Our popular Write to Learn conference will be back in person in September 2022!
We are so excited to bring teachers together again to learn from each other–in real time!
Keynote speaker: Dr. Diedre R. Farmby, career educator and independent consultant on social-emotional learning and cultural proficiency and equity, will lead an interactive session on social-emotional learning and its ties to literacy.
9:00 a.m. – 3:00 p.m. Saturday, September 17, 2022, in the Halpin-Harrison building
on the Shenandoah University Campus in Winchester, Virginia. Halpin-Harrison is #23 on the campus map.
The registration fee includes two breakout sessions, lunch, and the Keynote workshop.
Professional Development Recertification Points
will be provided for attendees
Breakout Sessions 9:15 – 10:30 a.m.
Assist students in creating rubrics for student ownership in the writing process. Focus is on mentor texts and SOL writing strands.
K-University, all content
Multi-Genre Writing: Live on the Page
Writing in multiple genres offers an opportunity to deeply explore a subject from multiple perspectives. This outlet appeals to students attempting to write about difficult topics.
Elementary-University, all content
Your Words Matter: Creating a Community of Writers
To create confident student writers, teachers must assist students in establishing identities not only as writers but also as important people with unique voices. Practices are shared to encourage students to dig deep, respectfully share with peers, and create a community of active writers, readers, and critical friends.
Reconnect through Reading, Writing, and Discussion
Research hasn’t caught up yet with documenting what teachers already see: Covid infections and the lockdown damaged student ability to read, write, and converse. Strategies create academic discussions that can culminate in argument writing.
Elementary to University
Strength-Based Learning: Harnessing Student Agency
Focused on revealing, developing, and enhancing student strengths so students can create their own educational success. Empowering students to direct their own learning may be the single greatest gift we can give. These strategies work with all students.
K-University, All Content
One-Pagers for Assessment and Reflection
One-pagers are applicable to all disciplines as a writing-to-learn activity. Students design one-pagers by blending verbal text with visual information about content.
Grades 5-12, All Content
Second Session 10:45-12:00
Please See Color
Culturally and historically responsive teaching techniques can impact the classroom learning community. Strategies and resources demonstrated for incorporating culturally and historically responsive techniques.
Grades K-8, All Content
Scaffolded Academic Writing and Discourse for all Students
After returning from virtual learning, students were reluctant to engage in classroom discussion and needed more support in writing. This presentation provides scaffolded activities and resources that increase student comfort in academic discourse.
Grades 6-University, All Content
Is Your Smartphone Making you Stupid?
Researchers and academics often refer to academic writing as a “conversation” through reading and understanding various voices before taking a position.
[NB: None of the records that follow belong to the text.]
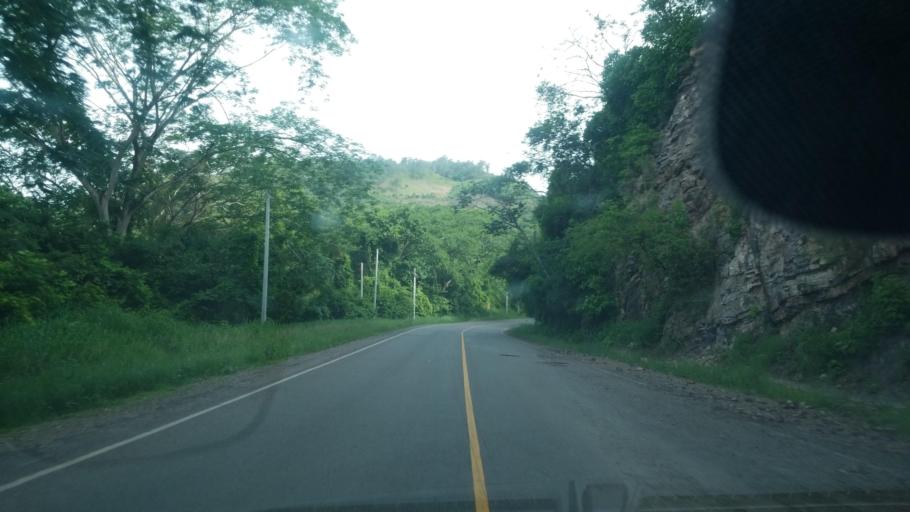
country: HN
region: Santa Barbara
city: Ilama
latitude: 15.0929
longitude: -88.2056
With materials taken from College, Career, and Community Writers Program (C3WP), we will work through the conversation on smartphones to see where we stand on the issue.
Grades 6-University, All Content
Human Rights in the Classroom
Teachers will get a preview of the intensive, week-long TOLI summer seminar held in Sterling, VA that explores the complexities of the Holocaust and Virginia’s history of racial injustice.
Grades 6-12. Content: ELA/English, History, Foreign Language
Don’t Chicken out about Writing
Help your students not chicken out about writing, but embrace it. Processes for supporting students to brainstorm, map, and outline ideas for an essay using primary documents. Through two simple techniques–bucketing and chicken foot–students will be able to create evidence-supported arguments.
Grades 8-12, All Content
The Hero’s Journey: Writing Fiction with an end in Mind
Assistance for students who want to write fiction but can’t start or say “I’m Done!” before including important story elements. A model for storytelling.